◆ WORK ORDER
Output must match the records, character for character.

════════════════════

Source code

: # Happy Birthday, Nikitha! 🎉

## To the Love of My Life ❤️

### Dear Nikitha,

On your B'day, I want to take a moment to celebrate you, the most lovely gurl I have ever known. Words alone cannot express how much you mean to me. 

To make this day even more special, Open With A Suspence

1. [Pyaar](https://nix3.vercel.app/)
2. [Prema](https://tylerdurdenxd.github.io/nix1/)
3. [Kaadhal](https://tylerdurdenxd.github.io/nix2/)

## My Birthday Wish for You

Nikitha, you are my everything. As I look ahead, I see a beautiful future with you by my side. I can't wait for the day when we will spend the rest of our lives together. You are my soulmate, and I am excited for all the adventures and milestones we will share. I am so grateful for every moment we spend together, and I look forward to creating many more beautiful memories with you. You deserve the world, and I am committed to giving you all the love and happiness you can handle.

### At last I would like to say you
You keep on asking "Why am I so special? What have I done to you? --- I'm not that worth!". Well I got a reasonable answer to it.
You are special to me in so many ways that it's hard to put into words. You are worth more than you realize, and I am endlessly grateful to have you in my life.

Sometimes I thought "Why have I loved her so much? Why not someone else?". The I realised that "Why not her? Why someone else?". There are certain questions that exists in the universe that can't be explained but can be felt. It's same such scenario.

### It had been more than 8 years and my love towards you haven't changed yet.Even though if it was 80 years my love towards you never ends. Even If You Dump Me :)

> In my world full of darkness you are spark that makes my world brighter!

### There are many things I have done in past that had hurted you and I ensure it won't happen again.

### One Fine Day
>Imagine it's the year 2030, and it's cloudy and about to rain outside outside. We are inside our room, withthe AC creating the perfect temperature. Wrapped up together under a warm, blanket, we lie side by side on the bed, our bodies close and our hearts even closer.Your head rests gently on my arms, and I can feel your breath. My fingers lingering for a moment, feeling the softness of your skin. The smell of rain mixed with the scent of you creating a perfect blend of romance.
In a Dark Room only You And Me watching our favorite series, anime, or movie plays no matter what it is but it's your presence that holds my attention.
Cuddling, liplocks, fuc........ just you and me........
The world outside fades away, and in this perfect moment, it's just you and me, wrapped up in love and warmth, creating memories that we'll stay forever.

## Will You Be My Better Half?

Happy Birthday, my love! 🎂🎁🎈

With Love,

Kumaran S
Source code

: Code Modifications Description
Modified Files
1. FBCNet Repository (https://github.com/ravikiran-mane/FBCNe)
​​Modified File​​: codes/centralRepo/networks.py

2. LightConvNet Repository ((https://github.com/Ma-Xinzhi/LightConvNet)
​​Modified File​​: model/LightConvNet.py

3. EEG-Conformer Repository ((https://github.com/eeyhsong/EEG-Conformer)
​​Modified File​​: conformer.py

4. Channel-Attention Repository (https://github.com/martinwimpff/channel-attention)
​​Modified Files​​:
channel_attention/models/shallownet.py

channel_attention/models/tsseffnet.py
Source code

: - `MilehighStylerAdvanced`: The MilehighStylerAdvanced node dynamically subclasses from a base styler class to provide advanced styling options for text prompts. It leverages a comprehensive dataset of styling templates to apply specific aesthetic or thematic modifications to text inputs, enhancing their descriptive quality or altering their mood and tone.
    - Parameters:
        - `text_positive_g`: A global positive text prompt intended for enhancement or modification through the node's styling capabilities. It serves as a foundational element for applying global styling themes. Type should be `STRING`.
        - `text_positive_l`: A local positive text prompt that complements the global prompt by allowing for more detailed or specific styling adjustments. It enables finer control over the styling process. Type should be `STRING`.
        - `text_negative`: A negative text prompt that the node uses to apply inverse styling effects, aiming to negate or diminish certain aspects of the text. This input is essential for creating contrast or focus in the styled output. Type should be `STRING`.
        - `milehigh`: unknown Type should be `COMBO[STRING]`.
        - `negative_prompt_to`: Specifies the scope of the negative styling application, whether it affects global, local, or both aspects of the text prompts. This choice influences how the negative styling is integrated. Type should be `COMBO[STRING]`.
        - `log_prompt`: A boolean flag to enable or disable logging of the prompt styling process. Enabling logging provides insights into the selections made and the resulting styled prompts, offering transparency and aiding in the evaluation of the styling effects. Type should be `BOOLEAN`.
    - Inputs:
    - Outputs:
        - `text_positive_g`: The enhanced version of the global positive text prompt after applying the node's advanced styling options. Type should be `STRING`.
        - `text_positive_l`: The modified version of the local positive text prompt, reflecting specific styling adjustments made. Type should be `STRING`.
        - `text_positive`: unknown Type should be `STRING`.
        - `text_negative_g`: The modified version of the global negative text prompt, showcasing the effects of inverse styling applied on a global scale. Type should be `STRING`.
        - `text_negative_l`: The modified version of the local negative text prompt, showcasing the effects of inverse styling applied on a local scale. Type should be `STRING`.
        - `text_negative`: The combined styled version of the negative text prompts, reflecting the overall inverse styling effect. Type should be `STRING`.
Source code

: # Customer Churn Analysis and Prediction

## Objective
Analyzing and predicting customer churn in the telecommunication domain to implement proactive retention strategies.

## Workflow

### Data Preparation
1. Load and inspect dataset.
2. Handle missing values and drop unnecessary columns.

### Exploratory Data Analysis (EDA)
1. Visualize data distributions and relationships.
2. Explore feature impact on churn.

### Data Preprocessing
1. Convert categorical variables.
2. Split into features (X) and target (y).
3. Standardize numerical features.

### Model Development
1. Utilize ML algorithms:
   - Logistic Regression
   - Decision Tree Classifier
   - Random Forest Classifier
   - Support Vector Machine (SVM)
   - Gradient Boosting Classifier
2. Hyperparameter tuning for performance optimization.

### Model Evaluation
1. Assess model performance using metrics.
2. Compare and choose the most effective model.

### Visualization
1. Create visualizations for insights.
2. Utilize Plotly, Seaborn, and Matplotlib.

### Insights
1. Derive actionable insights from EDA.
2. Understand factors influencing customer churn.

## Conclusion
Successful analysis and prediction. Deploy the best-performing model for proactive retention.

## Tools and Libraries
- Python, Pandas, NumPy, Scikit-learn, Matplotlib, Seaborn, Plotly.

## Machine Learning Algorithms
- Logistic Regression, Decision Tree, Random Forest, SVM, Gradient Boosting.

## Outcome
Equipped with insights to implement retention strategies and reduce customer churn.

════════════════════

◆ WORKED SOLUTION
Source code

: # Happy Birthday, Nikitha! 🎉

## To the Love of My Life ❤️

### Dear Nikitha,

On your B'day, I want to take a moment to celebrate you, the most lovely gurl I have ever known. Words alone cannot express how much you mean to me. 

To make this day even more special, Open With A Suspence

1. [Pyaar](https://nix3.vercel.app/)
2. [Prema](https://tylerdurdenxd.github.io/nix1/)
3. [Kaadhal](https://tylerdurdenxd.github.io/nix2/)

## My Birthday Wish for You

Nikitha, you are my everything. As I look ahead, I see a beautiful future with you by my side. I can't wait for the day when we will spend the rest of our lives together. You are my soulmate, and I am excited for all the adventures and milestones we will share. I am so grateful for every moment we spend together, and I look forward to creating many more beautiful memories with you. You deserve the world, and I am committed to giving you all the love and happiness you can handle.

### At last I would like to say you
You keep on asking "Why am I so special? What have I done to you? --- I'm not that worth!". Well I got a reasonable answer to it.
You are special to me in so many ways that it's hard to put into words. You are worth more than you realize, and I am endlessly grateful to have you in my life.

Sometimes I thought "Why have I loved her so much? Why not someone else?". The I realised that "Why not her? Why someone else?". There are certain questions that exists in the universe that can't be explained but can be felt. It's same such scenario.

### It had been more than 8 years and my love towards you haven't changed yet.Even though if it was 80 years my love towards you never ends. Even If You Dump Me :)

> In my world full of darkness you are spark that makes my world brighter!

### There are many things I have done in past that had hurted you and I ensure it won't happen again.

### One Fine Day
>Imagine it's the year 2030, and it's cloudy and about to rain outside outside. We are inside our room, withthe AC creating the perfect temperature. Wrapped up together under a warm, blanket, we lie side by side on the bed, our bodies close and our hearts even closer.Your head rests gently on my arms, and I can feel your breath. My fingers lingering for a moment, feeling the softness of your skin. The smell of rain mixed with the scent of you creating a perfect blend of romance.
In a Dark Room only You And Me watching our favorite series, anime, or movie plays no matter what it is but it's your presence that holds my attention.
Cuddling, liplocks, fuc........ just you and me........
The world outside fades away, and in this perfect moment, it's just you and me, wrapped up in love and warmth, creating memories that we'll stay forever.

## Will You Be My Better Half?

Happy Birthday, my love! 🎂🎁🎈

With Love,

Kumaran S
Source code

: Code Modifications Description
Modified Files
1. FBCNet Repository (https://github.com/ravikiran-mane/FBCNe)
​​Modified File​​: codes/centralRepo/networks.py

2. LightConvNet Repository ((https://github.com/Ma-Xinzhi/LightConvNet)
​​Modified File​​: model/LightConvNet.py

3. EEG-Conformer Repository ((https://github.com/eeyhsong/EEG-Conformer)
​​Modified File​​: conformer.py

4. Channel-Attention Repository (https://github.com/martinwimpff/channel-attention)
​​Modified Files​​:
channel_attention/models/shallownet.py

channel_attention/models/tsseffnet.py
Source code

: - `MilehighStylerAdvanced`: The MilehighStylerAdvanced node dynamically subclasses from a base styler class to provide advanced styling options for text prompts. It leverages a comprehensive dataset of styling templates to apply specific aesthetic or thematic modifications to text inputs, enhancing their descriptive quality or altering their mood and tone.
    - Parameters:
        - `text_positive_g`: A global positive text prompt intended for enhancement or modification through the node's styling capabilities. It serves as a foundational element for applying global styling themes. Type should be `STRING`.
        - `text_positive_l`: A local positive text prompt that complements the global prompt by allowing for more detailed or specific styling adjustments. It enables finer control over the styling process. Type should be `STRING`.
        - `text_negative`: A negative text prompt that the node uses to apply inverse styling effects, aiming to negate or diminish certain aspects of the text. This input is essential for creating contrast or focus in the styled output. Type should be `STRING`.
        - `milehigh`: unknown Type should be `COMBO[STRING]`.
        - `negative_prompt_to`: Specifies the scope of the negative styling application, whether it affects global, local, or both aspects of the text prompts. This choice influences how the negative styling is integrated. Type should be `COMBO[STRING]`.
        - `log_prompt`: A boolean flag to enable or disable logging of the prompt styling process. Enabling logging provides insights into the selections made and the resulting styled prompts, offering transparency and aiding in the evaluation of the styling effects. Type should be `BOOLEAN`.
    - Inputs:
    - Outputs:
        - `text_positive_g`: The enhanced version of the global positive text prompt after applying the node's advanced styling options. Type should be `STRING`.
        - `text_positive_l`: The modified version of the local positive text prompt, reflecting specific styling adjustments made. Type should be `STRING`.
        - `text_positive`: unknown Type should be `STRING`.
        - `text_negative_g`: The modified version of the global negative text prompt, showcasing the effects of inverse styling applied on a global scale. Type should be `STRING`.
        - `text_negative_l`: The modified version of the local negative text prompt, showcasing the effects of inverse styling applied on a local scale. Type should be `STRING`.
        - `text_negative`: The combined styled version of the negative text prompts, reflecting the overall inverse styling effect. Type should be `STRING`.
Source code

: # Customer Churn Analysis and Prediction

## Objective
Analyzing and predicting customer churn in the telecommunication domain to implement proactive retention strategies.

## Workflow

### Data Preparation
1. Load and inspect dataset.
2. Handle missing values and drop unnecessary columns.

### Exploratory Data Analysis (EDA)
1. Visualize data distributions and relationships.
2. Explore feature impact on churn.

### Data Preprocessing
1. Convert categorical variables.
2. Split into features (X) and target (y).
3. Standardize numerical features.

### Model Development
1. Utilize ML algorithms:
   - Logistic Regression
   - Decision Tree Classifier
   - Random Forest Classifier
   - Support Vector Machine (SVM)
   - Gradient Boosting Classifier
2. Hyperparameter tuning for performance optimization.

### Model Evaluation
1. Assess model performance using metrics.
2. Compare and choose the most effective model.

### Visualization
1. Create visualizations for insights.
2. Utilize Plotly, Seaborn, and Matplotlib.

### Insights
1. Derive actionable insights from EDA.
2. Understand factors influencing customer churn.

## Conclusion
Successful analysis and prediction. Deploy the best-performing model for proactive retention.

## Tools and Libraries
- Python, Pandas, NumPy, Scikit-learn, Matplotlib, Seaborn, Plotly.

## Machine Learning Algorithms
- Logistic Regression, Decision Tree, Random Forest, SVM, Gradient Boosting.

## Outcome
Equipped with insights to implement retention strategies and reduce customer churn.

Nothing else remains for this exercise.